Well-designed prospective clinical trials, with rigorous definitions of antioxidant, dose, timing, and clear oncological endpoints, are needed to establish a reliable and safe clinical role for these agents as adjuvants. This is the main purpose of the project.

The role of oxidative stress in cancer development and progression has attracted increasing attention in recent years. Persistent oxidative imbalance may contribute to DNA damage, mitochondrial dysfunction, chronic inflammation, and abnormal activation of signaling pathways involved in carcinogenesis.

The present proposal integrates current knowledge regarding phospholipid metabolism, ETNK1 dysfunction, ferroptosis, and antioxidant regulation into a broader biochemical framework. The proposed CRRT approach aims to support restoration of cellular redox balance while potentially reducing chemotherapy-associated toxicity.

Although several studies have investigated the use of antioxidants during chemotherapy, available evidence remains inconsistent due to methodological variability among published trials. Factors such as antioxidant dosage, timing of administration, patient selection, and pharmacogenomic differences may significantly influence clinical outcomes.

The proposed study may contribute to a better understanding of personalized redox-based therapeutic strategies and help clarify the relationship between oxidative stress, phospholipid metabolism, and tumor biology.

Operational guidelines during the observational study
  • Do not use high-dose antioxidants empirically outside of controlled clinical trials, especially when combined with anticancer therapy. Studies with controlled dose escalations and under close medical observation and monitoring of the patient's vital signs are preferred.
  • When considering antioxidants as adjuvants, there must be specific medical supervision by a specialist (e.g., oncologist) within a precise planning that defines dose, timing, and predefined endpoints.
  • The literature recommends larger, randomized studies with clear endpoints (OS/PFS/response/quality of life), and these will be the project's endpoints.
  • Before administration, the patient must be examined by their primary care physician to certify their clinical status. Blood tests must be performed to assess liver and kidney function, the presence of previous inflammation, the degree of cellular redox activity, the residual capacity to reduce free radicals, and the immunological status of the patient participating in the study.
  • The volunteer patient must not incur any costs and must sign the informed consent form in advance, stating that he or she is participating in the randomized study and clearly specifying that the study is not for therapeutic purposes but rather for observing the effects of the administration of the preparation for the pathology.
  • The infusions must take place exclusively in practices or clinics approved as infusion centers pursuant to the Presidential Decree of January 14, 1997, as amended by the consolidated law on local health (TULS). This applies especially to private medical centers participating, after proof has been provided that the clinic where the infusions are performed complies with the legal requirements.
Data collection and processing

This phase is crucial for evaluating the treatment’s efficacy and calculating the planned endpoints, as well as being the gateway to the Phase 2 clinical trial.
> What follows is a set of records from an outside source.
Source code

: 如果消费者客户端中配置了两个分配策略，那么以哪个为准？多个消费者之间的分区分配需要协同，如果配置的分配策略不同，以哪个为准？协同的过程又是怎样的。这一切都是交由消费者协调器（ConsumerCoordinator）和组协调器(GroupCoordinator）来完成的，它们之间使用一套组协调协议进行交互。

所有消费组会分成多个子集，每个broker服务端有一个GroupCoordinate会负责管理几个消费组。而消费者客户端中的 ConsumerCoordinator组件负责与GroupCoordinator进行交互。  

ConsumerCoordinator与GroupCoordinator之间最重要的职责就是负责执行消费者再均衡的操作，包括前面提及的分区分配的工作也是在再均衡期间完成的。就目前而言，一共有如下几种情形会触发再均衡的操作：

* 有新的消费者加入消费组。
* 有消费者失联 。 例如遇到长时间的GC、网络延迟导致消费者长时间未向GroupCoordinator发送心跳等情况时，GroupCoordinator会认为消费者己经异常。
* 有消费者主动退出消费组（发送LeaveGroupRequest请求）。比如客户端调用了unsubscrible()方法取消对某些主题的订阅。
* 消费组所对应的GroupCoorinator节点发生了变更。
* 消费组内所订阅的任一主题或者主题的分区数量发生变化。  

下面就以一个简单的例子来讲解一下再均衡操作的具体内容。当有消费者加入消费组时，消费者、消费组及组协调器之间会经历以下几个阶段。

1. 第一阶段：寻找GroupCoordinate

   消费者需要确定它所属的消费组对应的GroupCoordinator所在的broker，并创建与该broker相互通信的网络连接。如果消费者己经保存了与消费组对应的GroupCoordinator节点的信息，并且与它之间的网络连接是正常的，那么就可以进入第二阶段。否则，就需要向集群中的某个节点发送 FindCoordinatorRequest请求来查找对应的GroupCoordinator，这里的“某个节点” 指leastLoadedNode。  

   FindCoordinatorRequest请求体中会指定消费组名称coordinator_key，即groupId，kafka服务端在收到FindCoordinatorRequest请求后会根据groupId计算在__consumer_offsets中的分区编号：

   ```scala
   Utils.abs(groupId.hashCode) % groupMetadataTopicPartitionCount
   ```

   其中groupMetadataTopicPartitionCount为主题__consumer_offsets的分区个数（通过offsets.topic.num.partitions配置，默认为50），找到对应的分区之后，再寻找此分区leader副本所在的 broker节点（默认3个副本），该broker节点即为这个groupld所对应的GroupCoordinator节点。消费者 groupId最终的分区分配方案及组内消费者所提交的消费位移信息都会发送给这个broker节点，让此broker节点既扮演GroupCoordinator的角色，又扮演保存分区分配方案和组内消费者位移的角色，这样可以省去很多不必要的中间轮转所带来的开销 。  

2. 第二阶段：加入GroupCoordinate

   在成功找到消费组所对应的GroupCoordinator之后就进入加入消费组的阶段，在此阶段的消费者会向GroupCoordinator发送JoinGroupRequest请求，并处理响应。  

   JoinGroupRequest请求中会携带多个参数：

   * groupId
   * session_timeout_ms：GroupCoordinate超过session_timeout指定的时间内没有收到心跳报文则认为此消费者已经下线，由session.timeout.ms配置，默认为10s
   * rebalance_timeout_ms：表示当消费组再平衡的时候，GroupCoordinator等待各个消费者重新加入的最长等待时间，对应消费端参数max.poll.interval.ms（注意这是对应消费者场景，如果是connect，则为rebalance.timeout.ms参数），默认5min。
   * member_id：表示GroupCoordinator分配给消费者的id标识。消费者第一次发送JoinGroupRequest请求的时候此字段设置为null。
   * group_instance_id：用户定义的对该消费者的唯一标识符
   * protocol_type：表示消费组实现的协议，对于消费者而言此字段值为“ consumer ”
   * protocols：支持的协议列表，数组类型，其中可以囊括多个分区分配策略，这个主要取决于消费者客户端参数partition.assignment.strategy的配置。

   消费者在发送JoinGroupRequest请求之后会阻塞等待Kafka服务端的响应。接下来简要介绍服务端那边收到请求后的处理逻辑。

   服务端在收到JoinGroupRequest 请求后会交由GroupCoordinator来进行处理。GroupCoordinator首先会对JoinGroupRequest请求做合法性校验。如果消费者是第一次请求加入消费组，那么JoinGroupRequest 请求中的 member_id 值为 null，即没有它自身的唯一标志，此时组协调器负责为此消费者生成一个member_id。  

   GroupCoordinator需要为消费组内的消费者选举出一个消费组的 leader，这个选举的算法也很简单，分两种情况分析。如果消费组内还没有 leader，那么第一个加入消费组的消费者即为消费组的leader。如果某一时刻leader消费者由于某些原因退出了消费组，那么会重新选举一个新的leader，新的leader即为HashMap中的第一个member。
For this reason, the analysis of the collected data must be performed at a university medical statistics center and must report both the benefits and any adverse effects noted in the short and medium term (the patient remains under periodic observation for 6 months), the success and failure rates, and the calculation of the risk/benefit ratio.

Ethical approval

The study protocol will be conducted in accordance with the ethical principles of the Declaration of Helsinki and Good Clinical Practice (GCP) guidelines. Ethical approval will be obtained from the appropriate Institutional Ethics Committee before initiation of patient recruitment.

Informed consent

Written informed consent will be obtained from all participants prior to enrollment in the study. Participants will be informed regarding the objectives of the study, potential risks, expected benefits, confidentiality measures, and their right to withdraw from the study at any time without affecting their standard medical care.